TASK STATEMENT:
Print all the entries exactly.

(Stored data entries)
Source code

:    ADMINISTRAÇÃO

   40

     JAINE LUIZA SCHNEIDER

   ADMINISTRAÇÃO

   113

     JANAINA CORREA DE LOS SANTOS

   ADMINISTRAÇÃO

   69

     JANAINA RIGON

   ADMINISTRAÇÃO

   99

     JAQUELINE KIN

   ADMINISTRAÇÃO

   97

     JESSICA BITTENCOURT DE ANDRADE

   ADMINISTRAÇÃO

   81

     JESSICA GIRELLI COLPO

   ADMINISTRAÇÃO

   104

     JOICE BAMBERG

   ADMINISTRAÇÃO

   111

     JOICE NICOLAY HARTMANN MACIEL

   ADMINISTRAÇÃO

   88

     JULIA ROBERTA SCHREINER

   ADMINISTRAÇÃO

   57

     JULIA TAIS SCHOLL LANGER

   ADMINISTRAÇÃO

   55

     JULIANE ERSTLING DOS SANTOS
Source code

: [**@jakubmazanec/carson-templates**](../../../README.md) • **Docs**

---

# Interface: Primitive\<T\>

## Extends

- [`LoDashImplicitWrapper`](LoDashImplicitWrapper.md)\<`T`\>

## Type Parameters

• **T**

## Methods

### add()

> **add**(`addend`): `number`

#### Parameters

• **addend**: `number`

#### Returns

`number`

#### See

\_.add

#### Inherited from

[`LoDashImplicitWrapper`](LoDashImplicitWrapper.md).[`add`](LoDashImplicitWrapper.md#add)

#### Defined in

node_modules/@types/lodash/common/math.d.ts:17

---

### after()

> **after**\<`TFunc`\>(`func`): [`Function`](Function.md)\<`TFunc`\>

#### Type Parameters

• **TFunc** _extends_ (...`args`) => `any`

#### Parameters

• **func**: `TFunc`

SOLUTION BELOW:
Source code

:    ADMINISTRAÇÃO

   40

     JAINE LUIZA SCHNEIDER

   ADMINISTRAÇÃO

   113

     JANAINA CORREA DE LOS SANTOS

   ADMINISTRAÇÃO

   69

     JANAINA RIGON

   ADMINISTRAÇÃO

   99

     JAQUELINE KIN

   ADMINISTRAÇÃO

   97

     JESSICA BITTENCOURT DE ANDRADE

   ADMINISTRAÇÃO

   81

     JESSICA GIRELLI COLPO

   ADMINISTRAÇÃO

   104

     JOICE BAMBERG

   ADMINISTRAÇÃO

   111

     JOICE NICOLAY HARTMANN MACIEL

   ADMINISTRAÇÃO

   88

     JULIA ROBERTA SCHREINER

   ADMINISTRAÇÃO

   57

     JULIA TAIS SCHOLL LANGER

   ADMINISTRAÇÃO

   55

     JULIANE ERSTLING DOS SANTOS
Source code

: [**@jakubmazanec/carson-templates**](../../../README.md) • **Docs**

---

# Interface: Primitive\<T\>

## Extends

- [`LoDashImplicitWrapper`](LoDashImplicitWrapper.md)\<`T`\>

## Type Parameters

• **T**

## Methods

### add()

> **add**(`addend`): `number`

#### Parameters

• **addend**: `number`

#### Returns

`number`

#### See

\_.add

#### Inherited from

[`LoDashImplicitWrapper`](LoDashImplicitWrapper.md).[`add`](LoDashImplicitWrapper.md#add)

#### Defined in

node_modules/@types/lodash/common/math.d.ts:17

---

### after()

> **after**\<`TFunc`\>(`func`): [`Function`](Function.md)\<`TFunc`\>

#### Type Parameters

• **TFunc** _extends_ (...`args`) => `any`

#### Parameters

• **func**: `TFunc`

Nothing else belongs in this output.